We discussed this point in our survey paper. As you say, there are certainly cases where factorial designs can help due to interactions. In many cases, you will end up at the same hill by doing OFAT (One Factor At a Time), but obviously not in all cases.
Our approach has been to encourage explicit testing of combinations, but normally at low interaction levels: pick two factors and try all combinations, or pick three factors and pick those that “make sense.” In many cases, UX guidelines may limit some combinations, so you don’t want to try the full factorial.
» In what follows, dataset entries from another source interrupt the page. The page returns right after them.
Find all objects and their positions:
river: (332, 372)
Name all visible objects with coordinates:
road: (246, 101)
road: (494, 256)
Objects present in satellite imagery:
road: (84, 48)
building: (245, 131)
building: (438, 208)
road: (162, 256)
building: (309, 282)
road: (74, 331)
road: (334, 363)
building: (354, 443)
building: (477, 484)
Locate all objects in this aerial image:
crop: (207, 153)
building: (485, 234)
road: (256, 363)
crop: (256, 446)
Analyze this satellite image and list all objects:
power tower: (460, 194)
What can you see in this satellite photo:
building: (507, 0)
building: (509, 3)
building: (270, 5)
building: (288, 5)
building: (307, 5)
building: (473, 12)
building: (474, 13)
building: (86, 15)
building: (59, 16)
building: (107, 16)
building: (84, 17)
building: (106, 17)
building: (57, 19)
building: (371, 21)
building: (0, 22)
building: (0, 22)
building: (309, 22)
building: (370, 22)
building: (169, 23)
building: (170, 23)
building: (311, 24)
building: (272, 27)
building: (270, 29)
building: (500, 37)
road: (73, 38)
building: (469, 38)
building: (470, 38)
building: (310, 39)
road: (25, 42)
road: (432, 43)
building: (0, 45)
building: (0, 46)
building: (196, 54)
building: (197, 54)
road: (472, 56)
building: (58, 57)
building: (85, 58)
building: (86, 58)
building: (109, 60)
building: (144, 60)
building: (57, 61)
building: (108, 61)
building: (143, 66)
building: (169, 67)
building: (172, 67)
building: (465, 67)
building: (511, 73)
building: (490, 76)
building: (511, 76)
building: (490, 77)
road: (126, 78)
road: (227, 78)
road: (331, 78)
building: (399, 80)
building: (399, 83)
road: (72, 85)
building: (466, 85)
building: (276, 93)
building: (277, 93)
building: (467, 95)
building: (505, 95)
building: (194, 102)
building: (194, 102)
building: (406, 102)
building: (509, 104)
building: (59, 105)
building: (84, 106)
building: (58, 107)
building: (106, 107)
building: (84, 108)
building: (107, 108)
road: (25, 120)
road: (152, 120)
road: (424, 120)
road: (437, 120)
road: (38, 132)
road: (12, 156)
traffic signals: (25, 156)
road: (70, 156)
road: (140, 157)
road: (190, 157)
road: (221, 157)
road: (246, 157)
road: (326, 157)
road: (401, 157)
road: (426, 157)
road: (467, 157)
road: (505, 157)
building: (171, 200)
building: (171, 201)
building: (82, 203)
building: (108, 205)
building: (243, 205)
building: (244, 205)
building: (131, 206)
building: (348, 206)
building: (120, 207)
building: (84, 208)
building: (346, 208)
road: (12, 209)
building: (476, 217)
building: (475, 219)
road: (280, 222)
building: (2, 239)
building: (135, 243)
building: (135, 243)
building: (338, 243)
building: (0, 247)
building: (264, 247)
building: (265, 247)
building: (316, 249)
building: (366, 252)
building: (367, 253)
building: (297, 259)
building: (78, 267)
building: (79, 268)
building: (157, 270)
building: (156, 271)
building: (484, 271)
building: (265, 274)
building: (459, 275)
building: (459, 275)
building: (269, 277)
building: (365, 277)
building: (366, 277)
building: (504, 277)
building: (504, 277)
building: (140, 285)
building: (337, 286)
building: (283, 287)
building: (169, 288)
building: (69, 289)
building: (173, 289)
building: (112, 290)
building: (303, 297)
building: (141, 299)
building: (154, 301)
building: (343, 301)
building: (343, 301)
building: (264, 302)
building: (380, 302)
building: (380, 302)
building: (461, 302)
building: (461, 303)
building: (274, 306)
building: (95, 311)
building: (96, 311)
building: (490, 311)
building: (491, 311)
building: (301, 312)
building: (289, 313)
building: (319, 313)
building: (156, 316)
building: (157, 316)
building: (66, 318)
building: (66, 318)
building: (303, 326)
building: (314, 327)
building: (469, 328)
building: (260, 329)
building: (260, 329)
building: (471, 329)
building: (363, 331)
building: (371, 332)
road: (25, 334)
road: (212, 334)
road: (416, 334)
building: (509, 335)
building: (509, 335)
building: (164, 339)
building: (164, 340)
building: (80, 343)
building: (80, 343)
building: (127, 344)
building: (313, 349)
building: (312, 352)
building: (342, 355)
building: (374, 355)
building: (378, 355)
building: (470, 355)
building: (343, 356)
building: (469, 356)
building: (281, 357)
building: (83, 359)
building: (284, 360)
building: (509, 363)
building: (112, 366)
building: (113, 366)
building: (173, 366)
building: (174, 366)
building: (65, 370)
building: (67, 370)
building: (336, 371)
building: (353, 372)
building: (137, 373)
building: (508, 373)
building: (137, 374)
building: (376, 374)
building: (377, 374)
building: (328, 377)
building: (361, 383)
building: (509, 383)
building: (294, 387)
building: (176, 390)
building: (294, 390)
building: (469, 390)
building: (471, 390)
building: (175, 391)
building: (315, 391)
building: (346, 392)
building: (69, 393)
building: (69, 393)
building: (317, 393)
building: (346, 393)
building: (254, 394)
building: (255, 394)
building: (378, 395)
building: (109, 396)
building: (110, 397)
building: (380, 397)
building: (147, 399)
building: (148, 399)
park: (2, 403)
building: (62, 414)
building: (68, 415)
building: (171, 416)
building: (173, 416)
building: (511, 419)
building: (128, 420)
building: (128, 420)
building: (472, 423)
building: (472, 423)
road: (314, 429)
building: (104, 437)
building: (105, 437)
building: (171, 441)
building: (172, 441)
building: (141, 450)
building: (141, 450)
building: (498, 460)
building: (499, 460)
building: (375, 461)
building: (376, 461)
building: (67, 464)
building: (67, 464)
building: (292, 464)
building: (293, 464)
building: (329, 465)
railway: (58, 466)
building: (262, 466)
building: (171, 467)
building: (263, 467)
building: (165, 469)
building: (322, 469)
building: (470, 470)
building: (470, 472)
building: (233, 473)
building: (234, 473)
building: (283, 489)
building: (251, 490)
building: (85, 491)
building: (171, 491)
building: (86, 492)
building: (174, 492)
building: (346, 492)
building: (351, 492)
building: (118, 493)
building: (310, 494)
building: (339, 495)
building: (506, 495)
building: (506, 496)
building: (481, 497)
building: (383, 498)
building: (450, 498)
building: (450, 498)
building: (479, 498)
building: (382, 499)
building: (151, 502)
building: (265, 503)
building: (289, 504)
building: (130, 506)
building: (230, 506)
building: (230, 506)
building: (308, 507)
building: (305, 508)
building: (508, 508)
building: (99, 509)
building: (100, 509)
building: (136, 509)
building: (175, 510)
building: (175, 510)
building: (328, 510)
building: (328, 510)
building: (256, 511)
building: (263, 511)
In relationship to the cultural model, where users view controlled experiments as a tool, we favor simplicity and agility.
If you take the experimenters as subjects a lot of interesting cognitive biases and illusions are at play. You mentioned Twyman’s law in one of your talks: “Any figure that looks interesting or different is usually wrong”
What cognitive biases and illusions do you see happening a lot and how to overcome them?
The most common bias is to accept good results and investigate bad results.
If an experiment made a change to some feature unrelated to revenue, but revenue improved unexpectedly, the inclination is to come up with some half-baked explanation and celebrate the success. Conversely, if revenue declined unexpectedly, the experimenter will be inclined to claim “noise” or attempt to find a segment that has a large decline and make some association (e.g., Tuesday was bad, but this was the day we had this other issue, so we can’t trust Tuesday).
The best data scientists have a skeptical eye towards surprising results in both directions.
A common bias is to end an experiment when it is statistically significant. In my recent Pitfalls talk at ConversionXL slide 20, I noted that two good A/B testing books get the procedure wrong. This bias is easy to overcome by forcing the experimenter to decide on the experiment duration in advance, and ensuring it’s a multiple of 7 (e.g., one or two weeks is common).
A common bias is to assume that the new feature, which is underperforming, suffers from Primacy Effect: users are just used to the old way and it takes time to adopt. Sometimes it easy to fall into this trap by looking at cumulative graphs, a point we made in Trustworthy Online Controlled Experiments: Five Puzzling Outcomes Explained (Section 3.3).
It is extremely rare for a feature to be stat-sig negative and turn stat-sig positive. Most of the time the “hope” dies after a while when the negative results don’t improve.